No one can ever predict what exactly will happen in an election, but if the primary is any indication, the 2000 campaign cycle may go down as one of the strangest in recent Nevada history. An embattled Clark County commissioner, who should have won, lost. A commissioner targeted by powerful labor unions, who should have lost, won. And the mighty gaming industry was unsuccessful in wiping out one of its staunchest critics. In politics, all this is the equivalent of Tiger Woods not winning a golf tournament, Strom Thurmond not running for re-election or the swallows not returning to Capistrano. It just doesn’t happen.
Commissioner Lance Malone’s loss to an under-funded, little-known opponent was a perhaps the greatest shock. Malone had piled up negatives after several controversial votes, including one over airport concessions for which the Ethics Commission found him guilty of not disclosing a relationship with one of the applicants. The Commission District C representative was also targeted by Station Casinos after agreeing to vote against a competing casino project, then changing his mind at the 11th hour. All these factors, combined with an extremely low turnout (19 percent) gave challenger Chip Maxfield the unlikely upset and a ticket to the general election where he will meet Democrat Lois Tarkanian.
The other commission race that shook up Southern Nevada was Mary Kincaid vs. Stephanie Smith. Heavily targeted by the Culinary Union, the incumbent Kincaid was not the favorite to retain her seat. The union has a history of diligently and effectively erasing the competition when it gets heavily engaged in a race. In 1996, that’s exactly what it did to State Senator Sue Lowden. Its grassroots effort is superb and its direct mail is targeted and deadly. This year, however, Kincaid was able to garner enough support to hold off the onslaught. She had very high positives and name identification in the district, having lived in and represented most of it for decades. Kincaid also benefited from a near $1 million war chest that gave her the ability to flood the airwaves and mailboxes with positive messages and defenses of her position. The union doesn’t lose often, and even in defeat it sent a powerful message to future opponents: “We will use every means at our disposal to defeat you, so think twice before crossing us.”
A group that has had similar success with that kind of incentive is the gaming industry. While it never publicly endorsed Uri Clinton over incumbent Joe Neal in the State Senate 4 race, it was widely known that gaming wanted Neal out. The senator has been a thorn in its side ever since he proposed raising the tax on gaming revenues. He is currently trying to qualify a ballot initiative to let the voters decide the issue. No one had really ever thought to challenge him in the district he has represented since 1972. But Clinton, a young and energetic challenger, was just the kind of candidate who could give Neal fits and distract him from qualifying the initiative.
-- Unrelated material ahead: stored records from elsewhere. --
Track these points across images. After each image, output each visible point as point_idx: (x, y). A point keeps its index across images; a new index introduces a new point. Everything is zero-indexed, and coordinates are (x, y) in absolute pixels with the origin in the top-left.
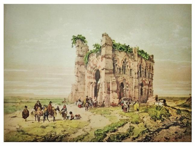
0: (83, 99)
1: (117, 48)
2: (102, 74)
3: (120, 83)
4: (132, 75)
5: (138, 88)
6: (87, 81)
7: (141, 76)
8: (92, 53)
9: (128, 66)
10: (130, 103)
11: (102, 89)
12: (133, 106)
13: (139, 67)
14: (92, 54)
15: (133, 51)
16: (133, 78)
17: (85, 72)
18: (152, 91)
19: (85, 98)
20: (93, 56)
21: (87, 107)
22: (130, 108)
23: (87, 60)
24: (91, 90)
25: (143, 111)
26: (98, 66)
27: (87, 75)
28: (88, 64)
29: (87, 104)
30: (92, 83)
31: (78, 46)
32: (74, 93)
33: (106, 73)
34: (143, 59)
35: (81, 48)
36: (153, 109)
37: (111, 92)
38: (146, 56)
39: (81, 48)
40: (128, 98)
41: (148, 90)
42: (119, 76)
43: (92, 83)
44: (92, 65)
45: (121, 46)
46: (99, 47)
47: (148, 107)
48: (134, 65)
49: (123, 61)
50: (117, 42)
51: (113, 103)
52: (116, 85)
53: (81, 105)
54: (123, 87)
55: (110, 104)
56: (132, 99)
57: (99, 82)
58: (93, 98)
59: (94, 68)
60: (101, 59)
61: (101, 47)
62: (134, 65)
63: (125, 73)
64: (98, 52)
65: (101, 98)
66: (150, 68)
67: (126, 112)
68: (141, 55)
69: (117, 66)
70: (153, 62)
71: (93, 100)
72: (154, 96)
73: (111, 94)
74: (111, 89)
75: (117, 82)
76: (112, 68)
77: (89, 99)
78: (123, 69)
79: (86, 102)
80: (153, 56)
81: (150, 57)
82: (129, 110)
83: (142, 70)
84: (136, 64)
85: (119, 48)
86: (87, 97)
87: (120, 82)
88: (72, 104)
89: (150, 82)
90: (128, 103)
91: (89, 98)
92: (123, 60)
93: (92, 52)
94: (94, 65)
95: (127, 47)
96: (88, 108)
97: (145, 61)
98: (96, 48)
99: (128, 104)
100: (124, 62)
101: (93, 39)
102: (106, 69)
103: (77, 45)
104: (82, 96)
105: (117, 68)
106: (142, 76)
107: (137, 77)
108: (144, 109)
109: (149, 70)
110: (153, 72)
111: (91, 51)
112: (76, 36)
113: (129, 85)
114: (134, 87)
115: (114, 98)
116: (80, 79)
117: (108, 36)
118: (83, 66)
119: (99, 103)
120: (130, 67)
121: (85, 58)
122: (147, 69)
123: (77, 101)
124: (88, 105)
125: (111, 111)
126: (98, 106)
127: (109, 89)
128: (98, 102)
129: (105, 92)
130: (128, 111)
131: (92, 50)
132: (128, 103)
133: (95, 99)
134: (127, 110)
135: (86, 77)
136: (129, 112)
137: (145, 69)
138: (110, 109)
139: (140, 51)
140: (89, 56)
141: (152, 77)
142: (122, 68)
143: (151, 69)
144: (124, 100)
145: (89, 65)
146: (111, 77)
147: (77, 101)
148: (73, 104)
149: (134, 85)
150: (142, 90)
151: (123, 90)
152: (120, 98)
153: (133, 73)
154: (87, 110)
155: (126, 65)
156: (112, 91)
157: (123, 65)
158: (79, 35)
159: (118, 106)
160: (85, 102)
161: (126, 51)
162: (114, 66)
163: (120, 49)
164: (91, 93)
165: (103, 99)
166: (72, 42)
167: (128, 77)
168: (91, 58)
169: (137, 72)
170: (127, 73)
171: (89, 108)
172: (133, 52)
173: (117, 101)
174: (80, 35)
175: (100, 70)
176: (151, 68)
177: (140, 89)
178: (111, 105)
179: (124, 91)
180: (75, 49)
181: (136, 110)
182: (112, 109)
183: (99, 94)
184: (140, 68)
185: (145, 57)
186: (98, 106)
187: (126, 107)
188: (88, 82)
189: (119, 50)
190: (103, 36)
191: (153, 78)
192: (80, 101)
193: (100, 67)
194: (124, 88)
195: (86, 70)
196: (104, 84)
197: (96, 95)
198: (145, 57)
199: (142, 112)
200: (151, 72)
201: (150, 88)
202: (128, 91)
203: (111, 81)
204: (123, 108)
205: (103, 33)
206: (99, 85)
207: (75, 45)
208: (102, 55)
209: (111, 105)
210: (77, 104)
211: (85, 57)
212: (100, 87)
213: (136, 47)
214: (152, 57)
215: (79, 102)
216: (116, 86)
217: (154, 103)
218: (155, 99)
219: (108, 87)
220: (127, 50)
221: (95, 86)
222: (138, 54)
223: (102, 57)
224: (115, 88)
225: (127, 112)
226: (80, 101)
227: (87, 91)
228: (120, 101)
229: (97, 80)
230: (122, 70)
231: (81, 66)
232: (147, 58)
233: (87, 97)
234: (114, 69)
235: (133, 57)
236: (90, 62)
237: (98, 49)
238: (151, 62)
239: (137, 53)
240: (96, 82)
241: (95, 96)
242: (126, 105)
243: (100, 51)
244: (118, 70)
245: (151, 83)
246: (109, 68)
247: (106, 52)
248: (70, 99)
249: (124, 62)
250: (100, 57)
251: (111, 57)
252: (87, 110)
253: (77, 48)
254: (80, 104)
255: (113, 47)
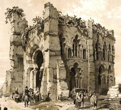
0: (22, 90)
1: (64, 22)
2: (46, 56)
3: (70, 68)
4: (86, 57)
5: (95, 75)
6: (27, 66)
7: (98, 59)
8: (31, 29)
9: (80, 45)
10: (85, 96)
11: (47, 78)
12: (89, 99)
13: (95, 46)
14: (32, 31)
15: (87, 25)
16: (88, 61)
17: (23, 55)
18: (113, 78)
19: (24, 89)
20: (33, 33)
21: (26, 101)
22: (85, 103)
23: (26, 39)
24: (32, 78)
25: (102, 106)
26: (40, 46)
27: (26, 58)
28: (27, 44)
29: (26, 97)
30: (33, 69)
31: (14, 21)
32: (9, 84)
33: (50, 56)
34: (100, 36)
35: (18, 24)
36: (116, 104)
37: (58, 81)
38: (104, 32)
39: (18, 24)
40: (82, 88)
41: (108, 77)
42: (69, 60)
43: (33, 69)
44: (32, 45)
45: (70, 19)
46: (41, 21)
47: (108, 101)
48: (87, 44)
49: (73, 39)
50: (63, 14)
51: (61, 95)
52: (65, 71)
53: (18, 99)
54: (75, 74)
55: (57, 97)
56: (87, 90)
57: (41, 68)
58: (35, 89)
59: (36, 49)
60: (44, 37)
61: (43, 22)
62: (88, 44)
63: (76, 55)
64: (40, 28)
65: (45, 89)
66: (110, 49)
67: (80, 108)
68: (98, 31)
69: (66, 47)
70: (113, 39)
71: (35, 92)
72: (117, 86)
73: (58, 84)
74: (58, 77)
75: (66, 67)
76: (59, 48)
77: (29, 90)
78: (73, 50)
79: (26, 95)
80: (113, 31)
81: (109, 33)
82: (83, 105)
83: (99, 50)
84: (90, 42)
85: (67, 22)
86: (27, 87)
87: (70, 67)
88: (7, 98)
89: (110, 67)
90: (82, 95)
91: (28, 89)
92: (73, 38)
93: (31, 28)
94: (35, 45)
95: (78, 20)
96: (28, 102)
97: (103, 38)
98: (36, 23)
99: (82, 97)
100: (74, 41)
101: (33, 13)
102: (51, 51)
103: (12, 20)
104: (20, 86)
105: (66, 49)
106: (99, 58)
107: (93, 61)
108: (104, 103)
109: (108, 50)
110: (114, 53)
111: (30, 27)
112: (12, 8)
113: (82, 71)
114: (89, 73)
115: (62, 89)
116: (17, 63)
117: (52, 7)
118: (20, 48)
119: (43, 96)
120: (82, 47)
121: (23, 37)
122: (106, 49)
123: (14, 93)
124: (28, 99)
125: (59, 107)
126: (41, 99)
127: (55, 77)
128: (42, 95)
129: (50, 81)
130: (82, 106)
131: (32, 25)
132: (82, 95)
133: (38, 90)
134: (80, 106)
135: (25, 62)
136: (83, 108)
137: (104, 50)
138: (57, 104)
139: (95, 25)
140: (28, 33)
141: (113, 59)
142: (72, 48)
143: (111, 49)
144: (77, 91)
145: (28, 46)
146: (58, 60)
147: (14, 93)
148: (9, 98)
149: (89, 70)
150: (99, 77)
151: (75, 78)
152: (70, 89)
153: (88, 54)
154: (26, 106)
155: (77, 45)
156: (60, 80)
157: (73, 44)
158: (14, 7)
159: (68, 100)
160: (24, 94)
161: (77, 26)
162: (61, 46)
163: (69, 23)
164: (30, 81)
165: (48, 90)
166: (6, 16)
167: (81, 61)
168: (30, 37)
169: (92, 52)
170: (79, 55)
171: (29, 103)
172: (86, 27)
173: (66, 93)
174: (16, 6)
175: (43, 51)
176: (111, 47)
177: (98, 75)
178: (59, 99)
179: (76, 79)
180: (10, 25)
181: (93, 105)
182: (60, 104)
183: (42, 83)
184: (96, 48)
185: (103, 33)
186: (41, 99)
187: (79, 102)
188: (27, 68)
189: (68, 24)
190: (45, 7)
191: (115, 61)
192: (17, 92)
193: (42, 47)
194: (76, 76)
195: (24, 52)
196: (48, 70)
197: (38, 84)
198: (103, 33)
199: (101, 108)
200: (111, 54)
201: (110, 75)
202: (82, 80)
203: (57, 66)
204: (75, 103)
205: (46, 2)
206: (42, 72)
207: (10, 20)
208: (45, 31)
209: (59, 99)
210: (14, 97)
211: (22, 36)
212: (43, 75)
213: (90, 20)
214: (111, 33)
215: (16, 95)
216: (65, 72)
217: (117, 96)
218: (118, 89)
219: (54, 75)
220: (79, 25)
221: (37, 73)
222: (93, 29)
223: (45, 35)
224: (64, 75)
225: (81, 108)
226: (17, 92)
227: (26, 80)
228: (71, 92)
229: (40, 66)
230: (72, 51)
231: (17, 46)
232: (105, 34)
233: (27, 87)
234: (62, 50)
235: (86, 33)
236: (30, 41)
237: (39, 25)
238: (109, 40)
239: (92, 28)
240: (37, 67)
241: (36, 87)
242: (79, 98)
243: (43, 27)
244: (67, 52)
245: (111, 68)
246: (55, 49)
247: (50, 27)
248: (4, 90)
249: (76, 40)
250: (43, 34)
251: (56, 34)
252: (26, 106)
253: (13, 23)
254: (17, 98)
255: (59, 21)
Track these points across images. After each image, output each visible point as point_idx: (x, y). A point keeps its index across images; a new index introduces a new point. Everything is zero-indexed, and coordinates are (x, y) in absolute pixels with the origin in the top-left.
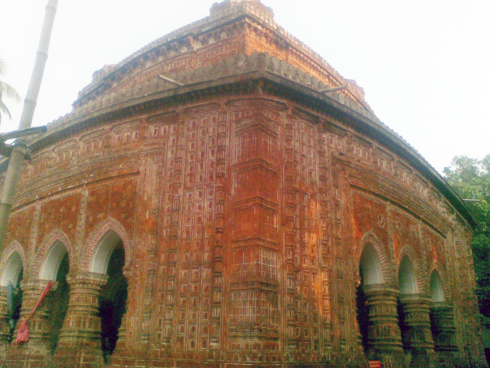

Because no Republican filed, the race would have normally gone to the general election, where Clinton could count on some anti-Neal Republican voters coming to his aide. But a third-party candidate jumped in, forcing a primary. Under state law, a candidate can win the race outright if he gets 50 percent of the votes plus one vote in the primary. Clinton put up a valiant effort involving mailers, phoning and door-to-door canvassing, but he couldn’t overcome Neal’s staying power in the district, missing his chance to force a general election by only six votes.
It’s not likely these powerful forces will soon lose another election like they did in this year’s primary. The Culinary Union is already analyzing the Smith-Kincaid race and will learn from its mistakes. It was always an outside shot that gaming would take out Neal, and most pundits say its real motivation was to slow him down from qualifying the tax increase.
For the immediate future, losers are licking their wounds, and winners are turning their eyes northward to Carson City for the 71st Session of the Nevada Legislature.